IM not sure this is totoaly apprapos to this thread, but thats never
stoped me before...

For myself, I am gravitating to methods and languages that are
able to deal with the "world out there" stuff just as it would internal
stuff, or more to the point treats the world out there as part of itself.

The internal world view is great if you then want to spend lot of time
building up embeseys to talk to all the other internal worlds. You then
train your embasadors to talk thier talk and walk thier walk and report
back to you in terms your internal worlds workings undertand.

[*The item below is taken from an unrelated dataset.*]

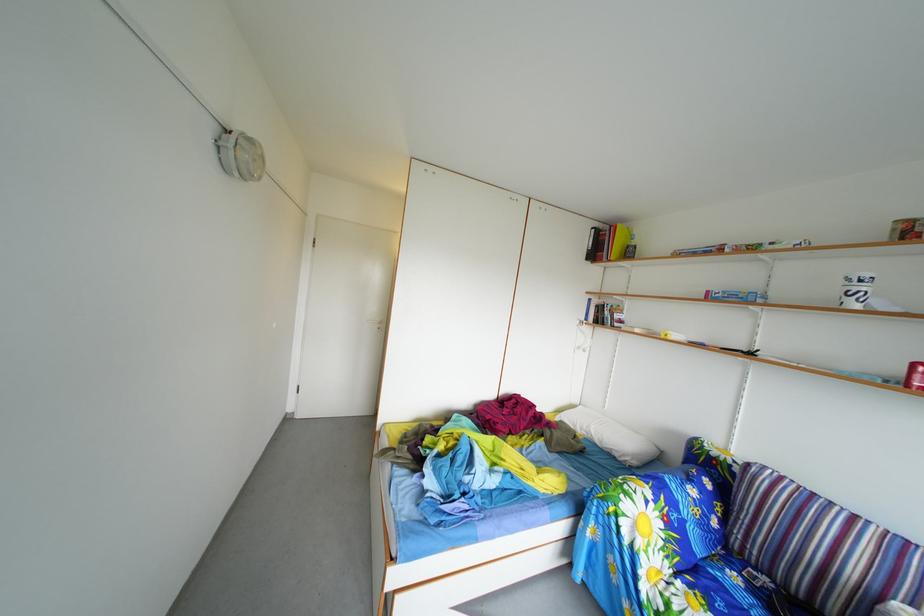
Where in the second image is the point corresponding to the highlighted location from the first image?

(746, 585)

Im not sure if what we are doing these days is making each internal world
be able to deal with others or simply making one big world that encompases
those disperate parts.

Just as HTML statlessness cusaed a whole dump truck worths of layers and
languages to be smushed on top of it so to I think many traditioanl
languages have problems dealign with an unkown totality of itself. This, I
think, stems form the issue of control , not so much of the languge but
those who make and use it.

So to I think that a lot of the interconnectedness methods could well be
done in pretty much any language, maybe not effeciently or elegantly, but
well enough to make something greater than its parts, or in this case its
internal worlds worth.

"communication is key" is turning out to be the phrase that pays. The
stuff that really catches my eye and mindshare these days are those things
that can communicate across the spaces of worldsets. Freenet and freeweb
are nice examples of code making the subether on which to connect the
worlds.

Just some quick thoughts on the topic.